## Extract to read:
================================
This is the mail archive of the
fortran@gcc.gnu.org
mailing list for the GNU Fortran project.
Re: Coarray article for the upcoming GCC Summit.
- From: Bill Long <longb at cray dot com>
- To: Janne Blomqvist <blomqvist dot janne at gmail dot com>
- Cc: MOENE Toon <toon dot moene at cnrm dot meteo dot fr>, fortran at gcc dot gnu dot org, j dot k dot reid at rl dot ac dot uk, dannagle at verizon dot net
- Date: Wed, 23 Apr 2008 15:34:04 -0500
- Subject: Re: Coarray article for the upcoming GCC Summit.
- Organization: Cray Inc.
- References: <4809C31C.9080502@cnrm.meteo.fr> <480CC606.8090603@cray.com> <480F279E.9010908@cnrm.meteo.fr> <480F6834.50605@cray.com> <480F9597.1030302@gmail.com>
- Reply-to: longb at cray dot com
Janne Blomqvist wrote:
Bill Long wrote:
MOENE Toon wrote:
Is there some difficulty with coarrays here that I am overlooking ?
The Rice University group has had two problems in this area, though
neither affect our (Cray's) implementation. As background, our
general implementation of coarrays on our vector systems works like
this: Coarrays are placed in a separate "symmetric" heap that starts
at the same base address on each image and contains only coarrays.
================================
## List of tasks:
(1) In the coarray message, translate this sentence into Spanish: "The Rice University group has had two problems in this area, though neither affect our (Cray's) implementation."
(2) In the coarray message, why does Bill Long describe how coarrays are implemented on Cray's vector systems? Answer in one to three sentences.
(3) Quote everything in the coarray message from "- From: Bill" down to "Subject: Re: Coarray article for the upcoming GCC Summit.".

## Given entries:
================================
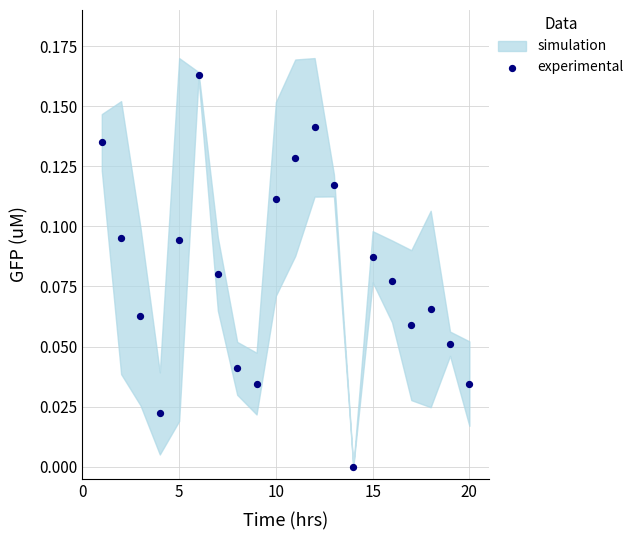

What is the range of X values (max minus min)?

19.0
================================
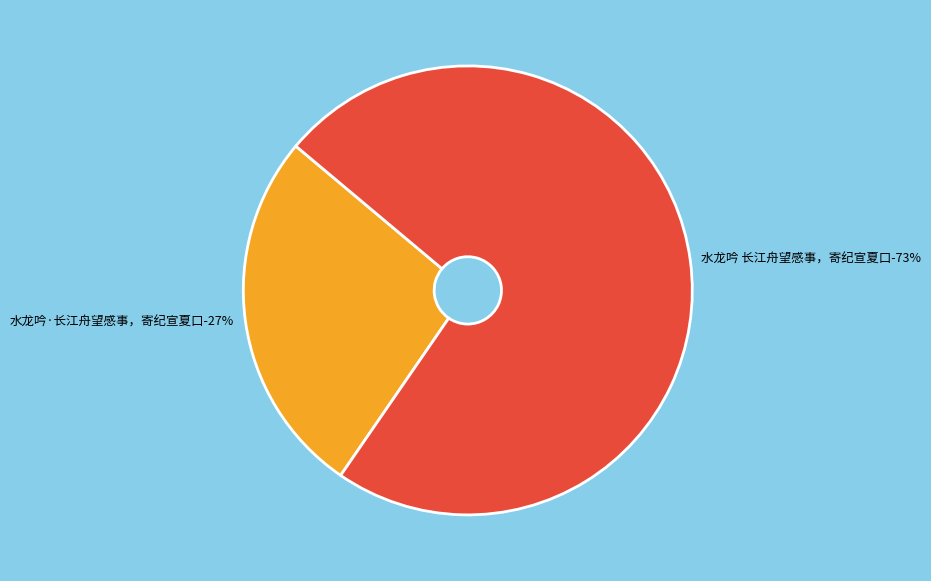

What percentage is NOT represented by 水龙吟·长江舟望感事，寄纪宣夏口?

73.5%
================================
## Exercise responses:
(1) El grupo de la Universidad Rice ha tenido dos problemas en este ámbito, aunque ninguno afecta a nuestra implementación (la de Cray).

(2) The description is given as background to the two problems the Rice University group has had in this area. According to Bill Long, neither problem affects Cray's implementation.

(3)
- From: Bill Long <longb at cray dot com>
- To: Janne Blomqvist <blomqvist dot janne at gmail dot com>
- Cc: MOENE Toon <toon dot moene at cnrm dot meteo dot fr>, fortran at gcc dot gnu dot org, j dot k dot reid at rl dot ac dot uk, dannagle at verizon dot net
- Date: Wed, 23 Apr 2008 15:34:04 -0500
- Subject: Re: Coarray article for the upcoming GCC Summit.